UN declares famine in three more areas of Somalia
WireUpdate: UNITED NATIONS (BNO NEWS) -- The United Nations on Wednesday declared a famine in three more areas of Somalia where acute malnutrition and starvation has already claimed the lives of tens of thousands of people.
The UN Humanitarian Coordinator for Somalia, Mark Bowden, said the Afgoye corridor outside Mogadishu, the capital itself, and the Middle Shabelle region are now in a state of famine, bringing to five the number of regions with famine conditions in the Horn of Africa country. On July 20, the UN declared outright famine in Lower Shabelle and in southern Bakool region.
According to the United Nations, a famine can be declared when at least 20 percent of households in an area face extreme food shortages with a limited ability to cope, acute malnutrition rates exceed 30 percent, and the death rate exceeds two persons per day per 10,000 persons.

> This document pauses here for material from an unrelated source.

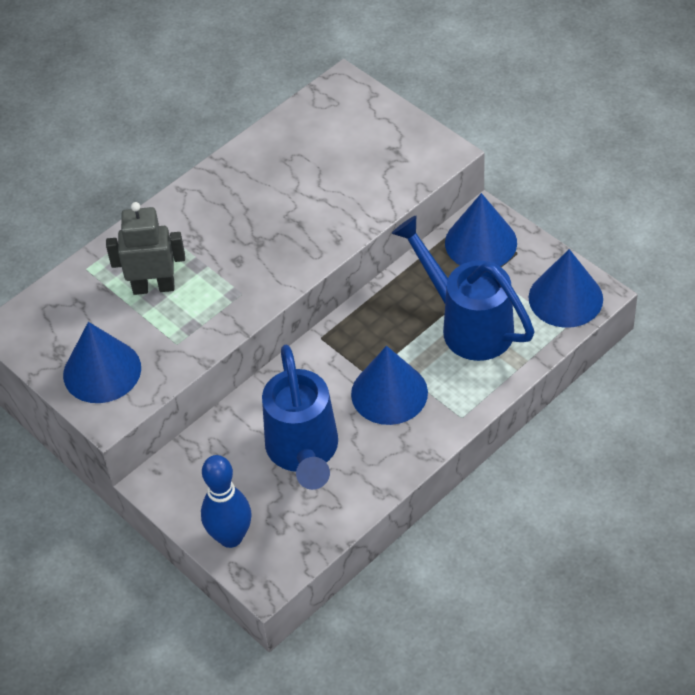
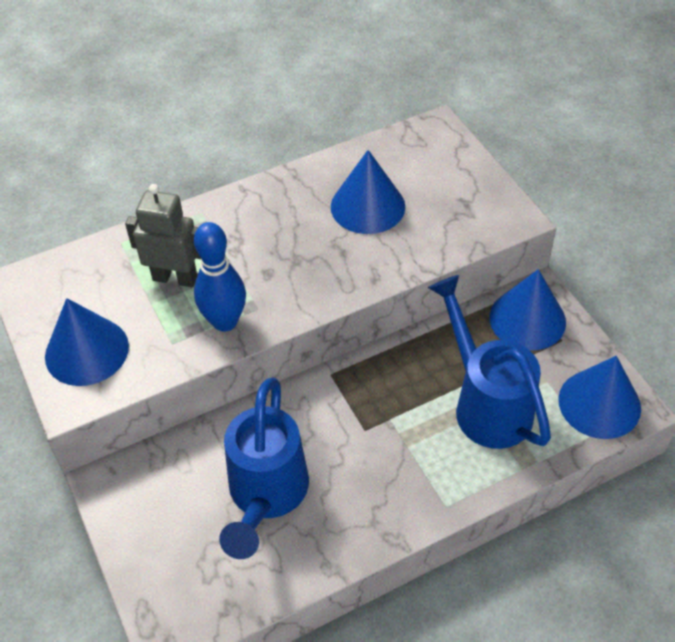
camera: 15 degrees right, 0 degrees up
blue bowling pin [201,455,251,548] -> blue bowling pin moved to [194,222,246,332]
blue cone [351,346,428,425] -> blue cone moved to [331,150,405,234]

Meanwhile, the UN Office for the Coordination of Humanitarian Affairs (OCHA) said that $1.4 billion is still required to respond to the hunger crisis in the Horn of Africa, which has also affected large areas of Kenya, Ethiopia and Djibouti and has left an estimated 12.4 million people in need of assistance.
The Special Representative of the Secretary-General for Somalia, Augustine Mahiga, noted that one of the contributing factors to the famine has been the ongoing fighting in the country. He said that some of the extremists continue to intimidate the population by preventing the movement of people from the worst-hit areas.
"We call for the humanitarian agencies to be given unhindered access to all areas to provide desperately needed help," Mahiga said, adding that the insecurity in many areas is also threatening the work of aid organizations.
According to the UN, the drought in the Eastern Horn of Africa is expected to continue until early 2012, and the number of people in acute livelihood crisis is expected to increase from 8.8 million in the coming months.